Parental Vaccine Acceptance Linked to Provider Communication

Higher odds of resisting recommendations if provider uses participatory versus presumptive format
Parental Vaccine Acceptance Linked to Provider Communication

MONDAY, Nov. 4 (HealthDay News) -- Parental vaccine acceptance is associated with how providers initiate and pursue vaccine recommendations, according to a study published online Nov. 4 in Pediatrics.

Douglas J. Opel, M.D., M.P.H., from the University of Washington School of Medicine in Seattle, and colleagues conducted a cross-sectional observational study to characterize provider-parent vaccine communication. One hundred eleven vaccine discussions with 16 providers were videotaped during health supervision visits with parents of children aged 1 to 19 months. Vaccine-hesitant parents (VHPs), designated as such by scoring of a written survey before the visit, were oversampled. The association between provider communication practices and parental resistance to vaccines was explored.

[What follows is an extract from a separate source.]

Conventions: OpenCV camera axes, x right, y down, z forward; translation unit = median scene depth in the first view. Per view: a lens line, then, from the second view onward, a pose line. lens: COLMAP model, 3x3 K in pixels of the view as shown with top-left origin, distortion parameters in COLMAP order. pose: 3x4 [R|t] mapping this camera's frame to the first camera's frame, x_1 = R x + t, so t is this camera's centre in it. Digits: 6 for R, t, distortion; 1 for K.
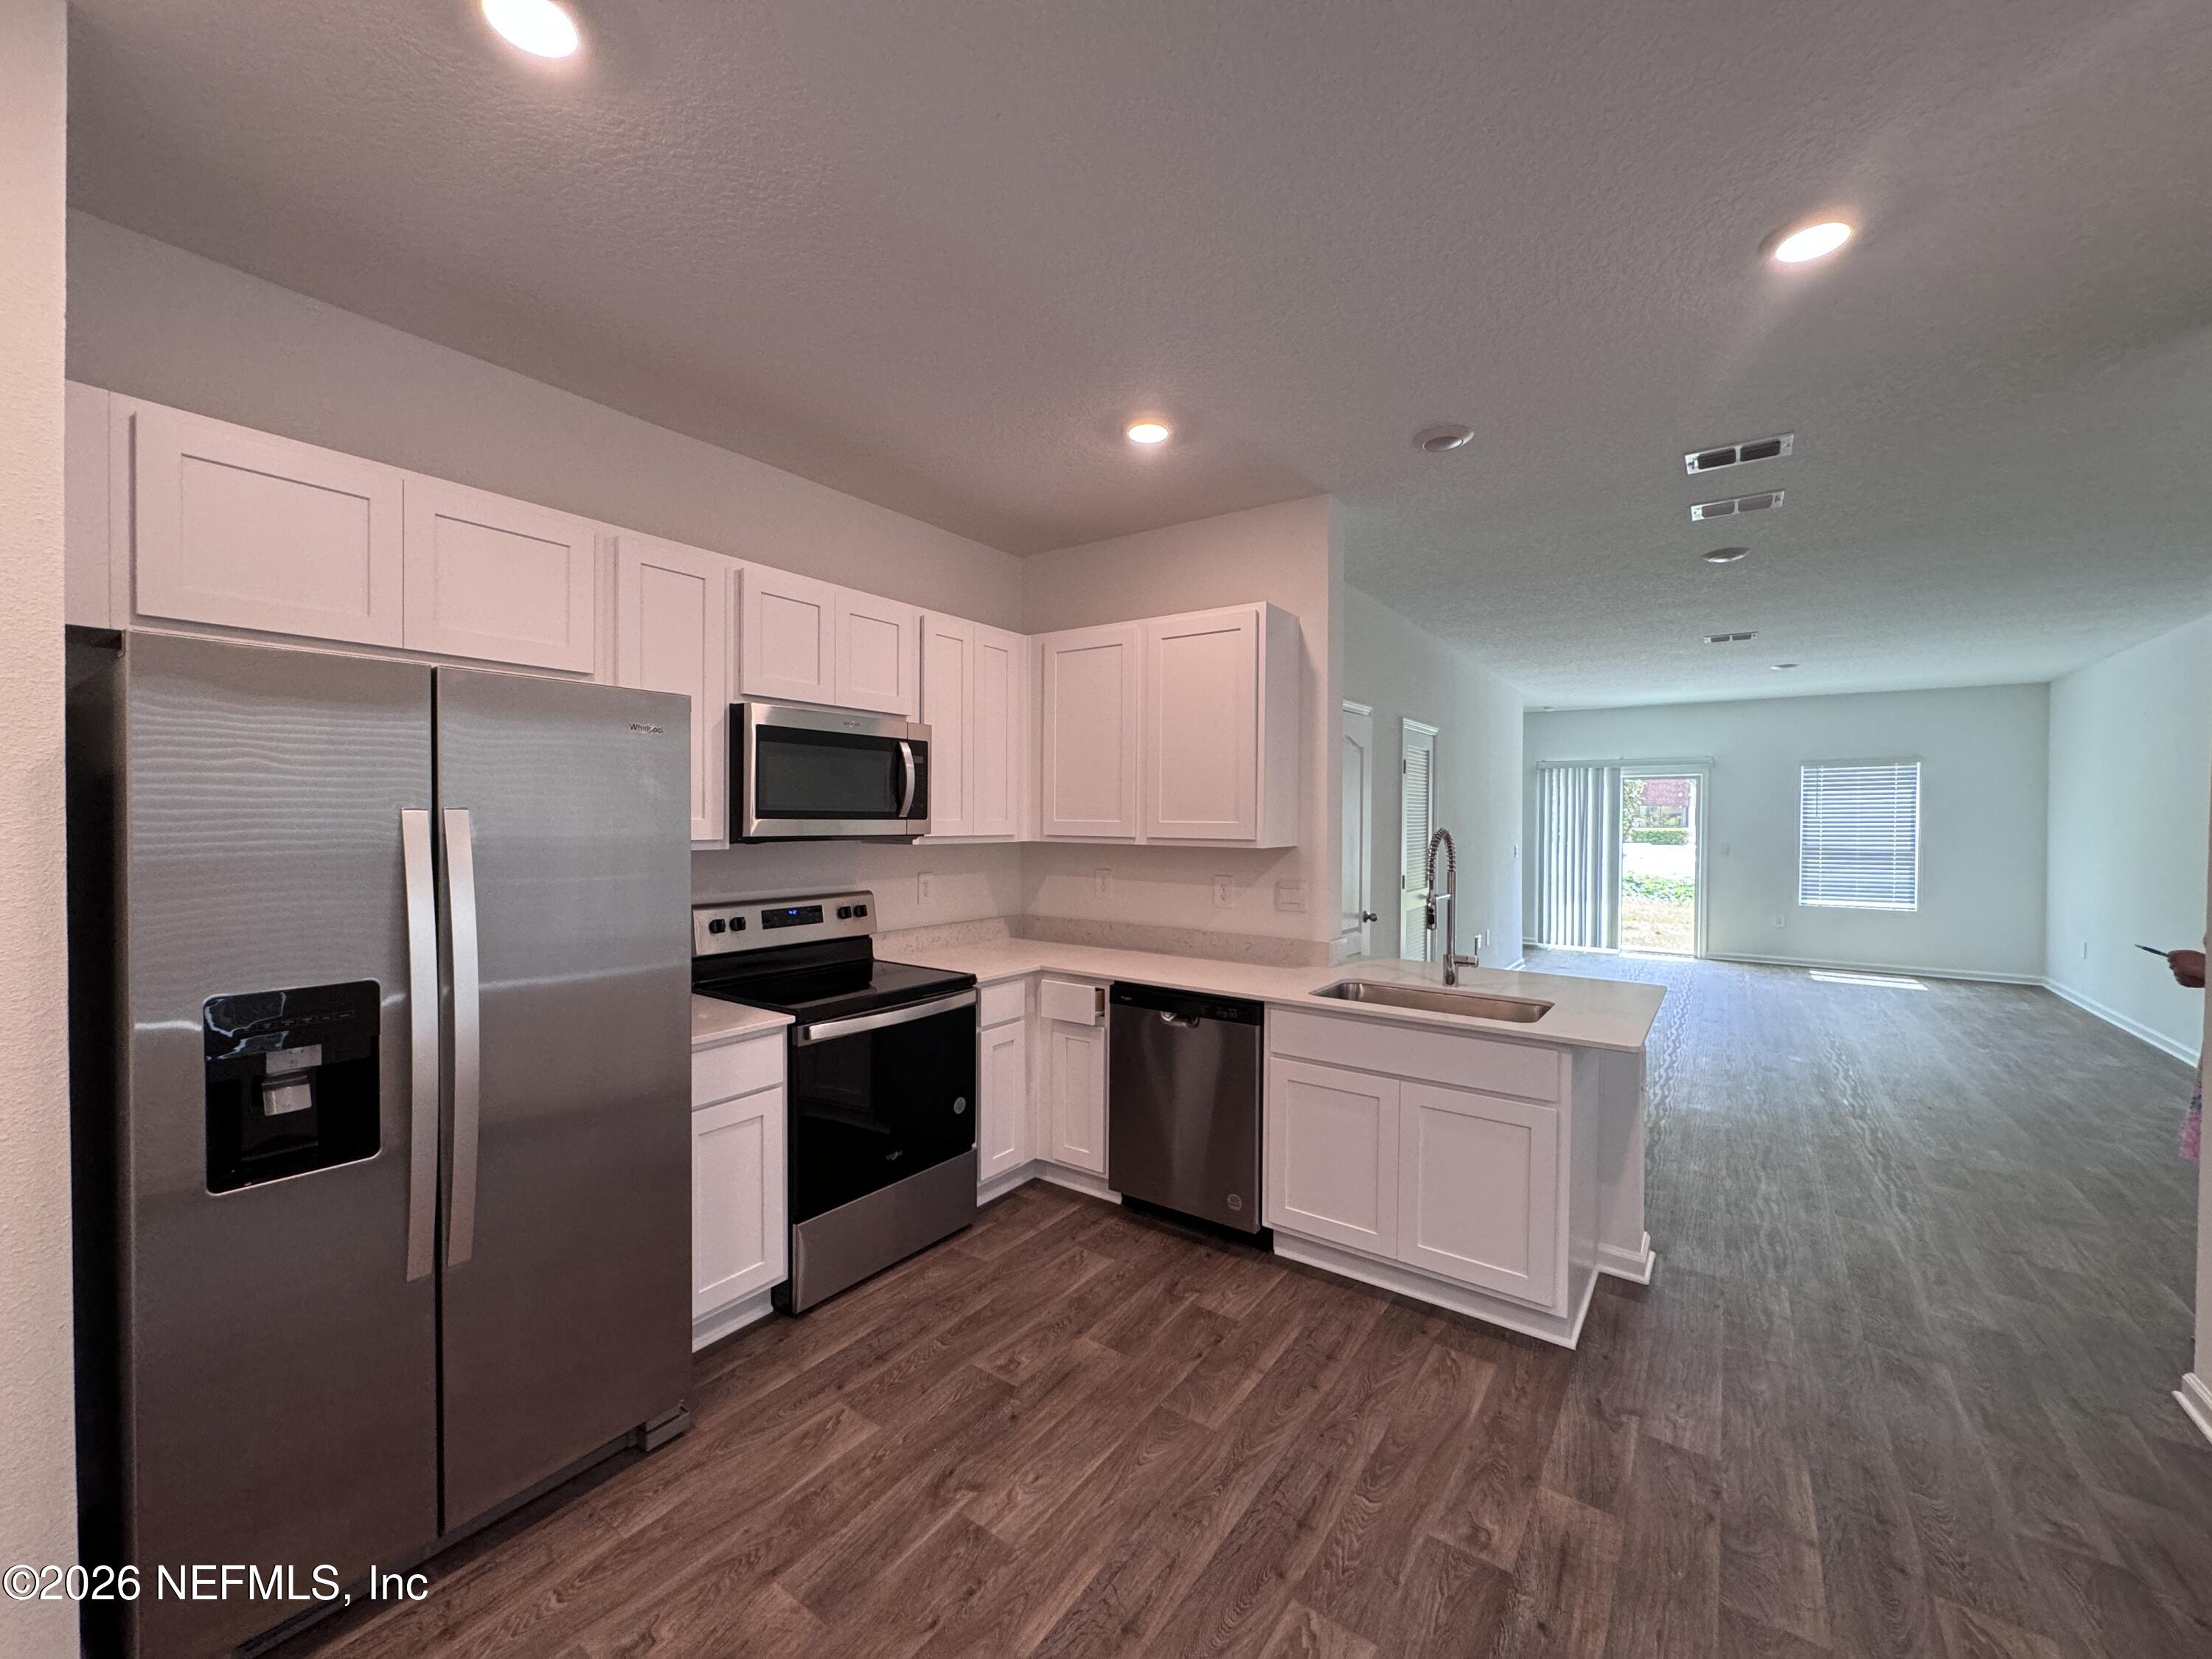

The researchers found that 74 percent of providers initiated vaccine recommendations with presumptive communication ("We have to do some shots"), rather than participatory formats ("What do you want to do about shots?"). Significantly more of the 41 percent of parents who voiced resistance to provider initiation were VHPs than non-VHPs. The odds of resisting vaccine recommendations were significantly increased if the provider used a participatory versus a presumptive initiation format (adjusted odds ratio, 17.5). Half of providers pursued their original recommendation when parents resisted, at which point 47 percent of initially resistant parents accepted recommendations.

"How providers initiate their vaccine recommendations at health supervision visits appears to be an important determinant of parent resistance to that recommendation," the authors write.